◆ Data
#####
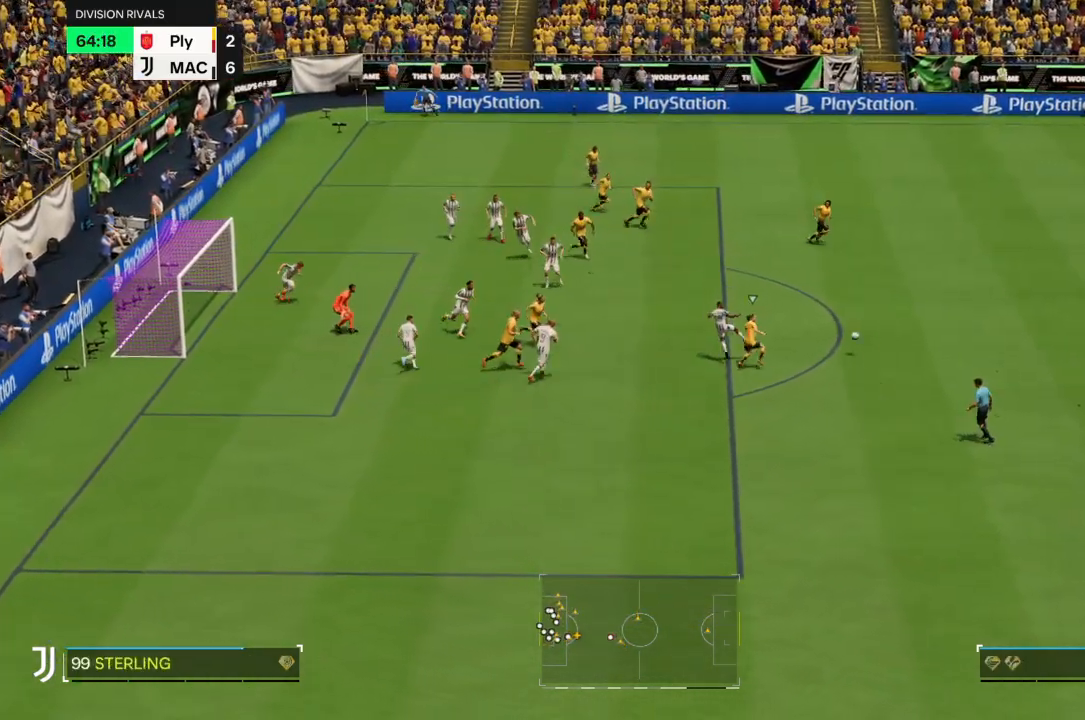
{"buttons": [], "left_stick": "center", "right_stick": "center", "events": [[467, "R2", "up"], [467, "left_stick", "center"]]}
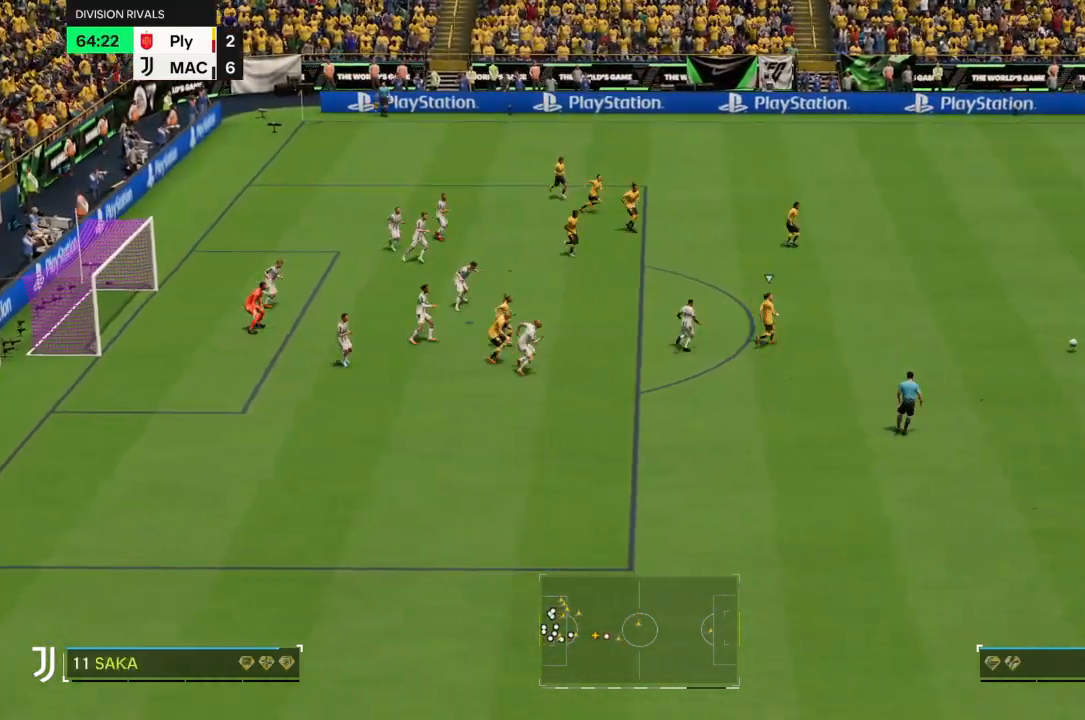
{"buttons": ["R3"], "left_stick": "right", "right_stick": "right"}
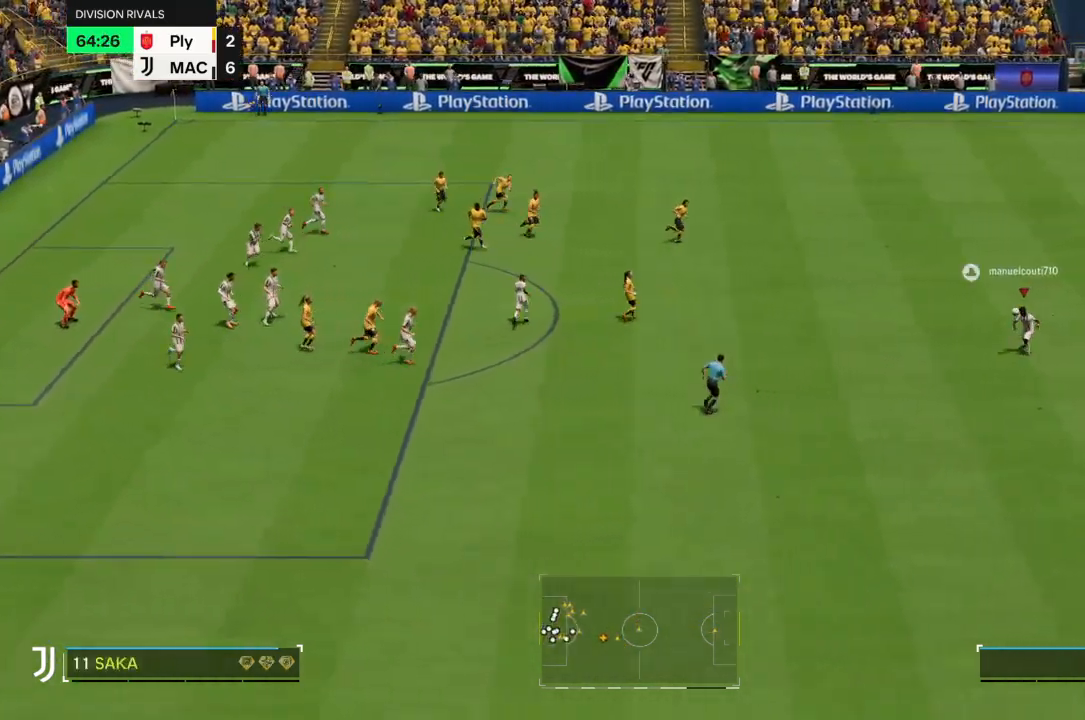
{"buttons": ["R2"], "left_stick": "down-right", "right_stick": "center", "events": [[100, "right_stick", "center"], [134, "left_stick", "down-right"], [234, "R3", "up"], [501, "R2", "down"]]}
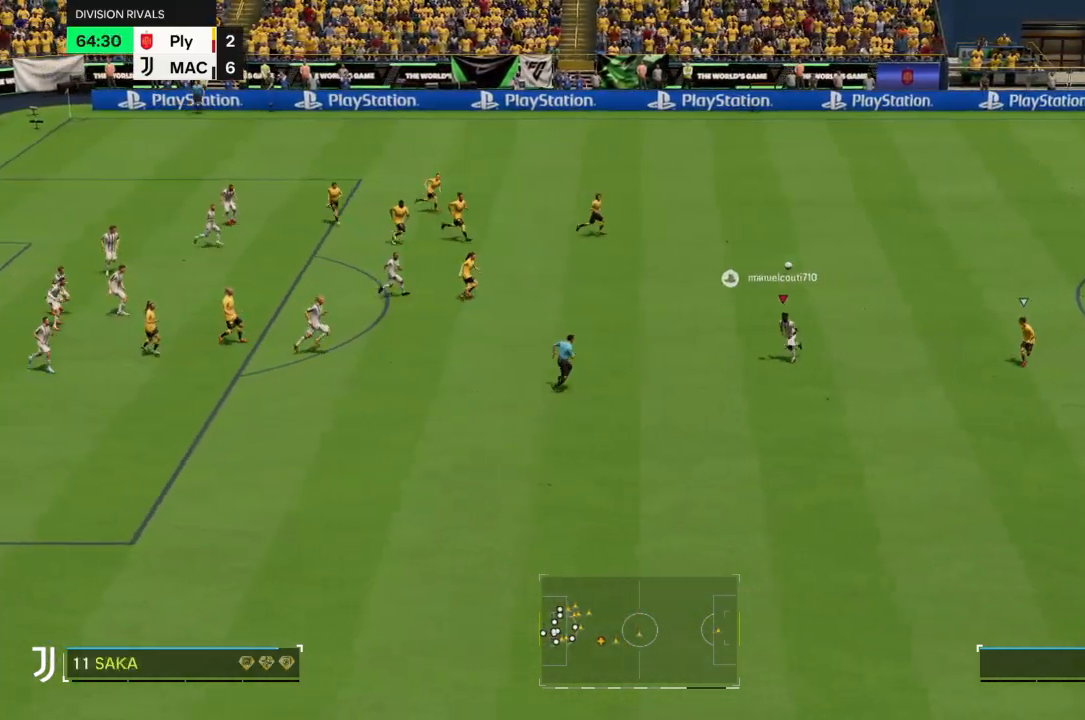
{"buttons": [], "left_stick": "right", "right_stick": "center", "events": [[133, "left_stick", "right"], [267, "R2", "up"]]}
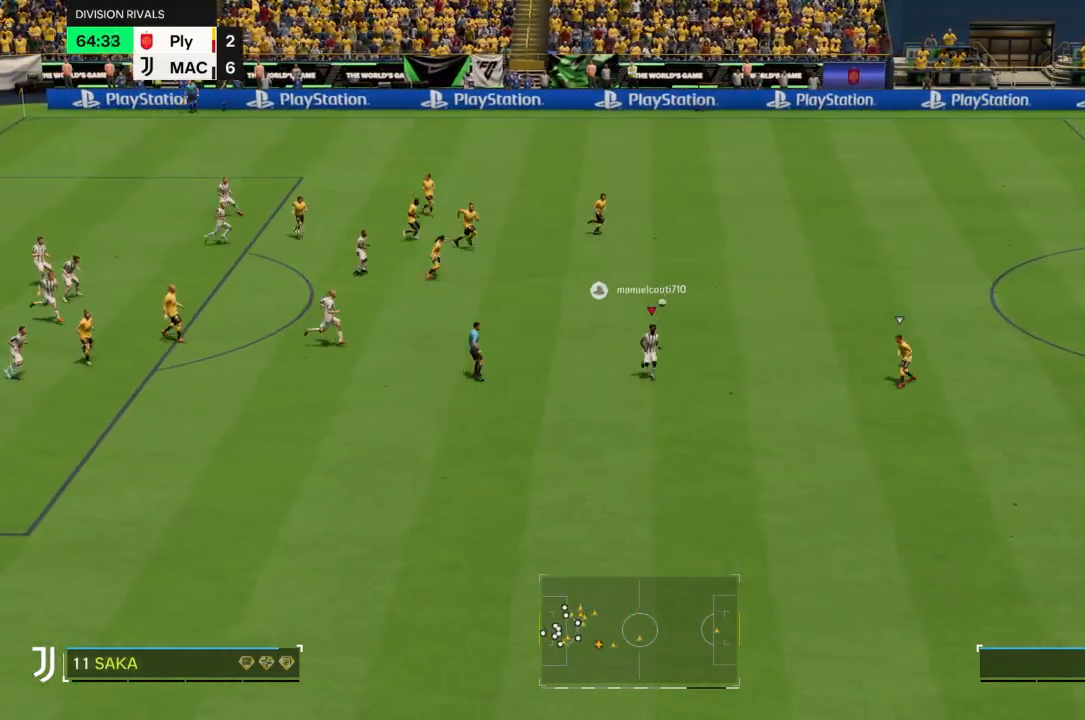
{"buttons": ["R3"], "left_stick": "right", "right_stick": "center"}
#####
Set down the material above exactly as written, but not the pictures.

{"buttons": [], "left_stick": "center", "right_stick": "center", "events": [[467, "R2", "up"], [467, "left_stick", "center"]]}
{"buttons": ["R3"], "left_stick": "right", "right_stick": "right"}
{"buttons": ["R2"], "left_stick": "down-right", "right_stick": "center", "events": [[100, "right_stick", "center"], [134, "left_stick", "down-right"], [234, "R3", "up"], [501, "R2", "down"]]}
{"buttons": [], "left_stick": "right", "right_stick": "center", "events": [[133, "left_stick", "right"], [267, "R2", "up"]]}
{"buttons": ["R3"], "left_stick": "right", "right_stick": "center"}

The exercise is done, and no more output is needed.